[Exercise text]
Content starts

The reality is that I've been doing non-WinMo CE development for a little
while now and I haven't loaded up an emulator in years. The times I have
were almost always to test something emulator related, not platform related.
Emulators can be useful, but you really have to treat it as a product itself
when developing your platform, and few OEMs go to that trouble since the
payback is often negligible.


--

Chris Tacke, Embedded MVP
OpenNETCF Consulting
Giving back to the embedded community
http://community.OpenNETCF.com




"GJ" <GJ@xxxxxxxxxxxxxxxxxxxxxxxxx> wrote in message
news:4982C5A8-C33C-48CD-B6EB-0591CD1D670D@xxxxxxxxxxxxxxxx
Thanks for the info. I do understand that CE doesn't support the full
.NET
Framework, and exploring what is "missing" is one of our objects in doing
this "pre" development work.

However, I do still believe that a CEPC VPC would be a valuable tool to
have
at our finger tips. We may find that out differently once we get into
full
development, but all avenues should be explored.

Is it that difficult to do that no one has done it, even as an exercise?
I
did find a CE 5.0 VPC on the web, so it can't be that great of a leap to
produce a WinCE 6.0 VPC.

"Paul G. Tobey [eMVP]" wrote:

You won't be using .NET Framework 3.0 for CE development. The full .NET
framework does not run on Windows CE. Windows CE can, optionally, be
equipped by the device OEM with .NET *Compact Framework* 1.0, 2.0, or
3.5.
VS2008 can be used for development with .NET CF 2.0 or 3.5, so your tools
are fine, if your OS is set up correctly.

No, application developers don't need Platform Builder. Once you've
generated an OS image and the corresponding emulator image, Platform
Builder
allows you to generate a device SDK for that OS/device. This can then be
installed on any VS2005/2008-equipped system, where it can be used.

Content ends

[Assigned task 1]
Summarize the discussion about Windows CE development in three sentences.
The text and the records are separate, unrelated material.

[Input for this task]
Content starts

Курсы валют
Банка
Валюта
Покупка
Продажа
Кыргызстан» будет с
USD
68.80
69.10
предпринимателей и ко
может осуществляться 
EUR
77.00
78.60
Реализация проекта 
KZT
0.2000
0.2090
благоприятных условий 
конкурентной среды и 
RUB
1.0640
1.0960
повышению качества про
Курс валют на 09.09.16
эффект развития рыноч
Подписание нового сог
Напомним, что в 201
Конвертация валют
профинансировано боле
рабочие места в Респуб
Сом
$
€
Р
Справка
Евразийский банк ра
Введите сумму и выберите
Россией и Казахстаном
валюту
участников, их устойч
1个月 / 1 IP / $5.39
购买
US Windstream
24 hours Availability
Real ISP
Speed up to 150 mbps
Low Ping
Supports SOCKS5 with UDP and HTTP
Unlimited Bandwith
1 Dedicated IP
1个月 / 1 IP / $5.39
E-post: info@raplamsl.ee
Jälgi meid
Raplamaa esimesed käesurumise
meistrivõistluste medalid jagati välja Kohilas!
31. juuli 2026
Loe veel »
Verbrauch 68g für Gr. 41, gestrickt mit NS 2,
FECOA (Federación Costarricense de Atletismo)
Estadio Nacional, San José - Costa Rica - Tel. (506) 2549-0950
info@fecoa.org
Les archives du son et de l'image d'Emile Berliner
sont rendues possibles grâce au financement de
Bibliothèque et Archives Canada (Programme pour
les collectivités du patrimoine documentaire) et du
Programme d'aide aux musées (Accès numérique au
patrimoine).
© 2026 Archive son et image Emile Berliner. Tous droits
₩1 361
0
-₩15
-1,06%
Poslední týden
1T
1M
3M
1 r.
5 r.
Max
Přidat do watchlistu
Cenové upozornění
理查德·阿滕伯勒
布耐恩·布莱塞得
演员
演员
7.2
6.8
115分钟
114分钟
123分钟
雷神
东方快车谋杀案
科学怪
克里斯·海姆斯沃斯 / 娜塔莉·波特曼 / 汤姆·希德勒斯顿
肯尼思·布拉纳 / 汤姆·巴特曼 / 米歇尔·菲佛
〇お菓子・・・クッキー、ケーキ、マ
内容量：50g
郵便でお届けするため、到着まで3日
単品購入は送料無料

Content ends

[Assigned task 2]
Return every line of the records that contains the word "Programme".

[Result 1]
GJ wants a CEPC VPC for early development work and, having found a CE 5.0 VPC on the web, asks whether a WinCE 6.0 VPC is so hard that no one has made one. Paul G. Tobey explains that the full .NET Framework does not run on Windows CE, which device OEMs can optionally equip with the .NET Compact Framework, and that application developers do not need Platform Builder. Chris Tacke says he has not loaded an emulator in years and that few OEMs treat an emulator as a product in itself because the payback is often negligible.

[Result 2]
Bibliothèque et Archives Canada (Programme pour
Programme d'aide aux musées (Accès numérique au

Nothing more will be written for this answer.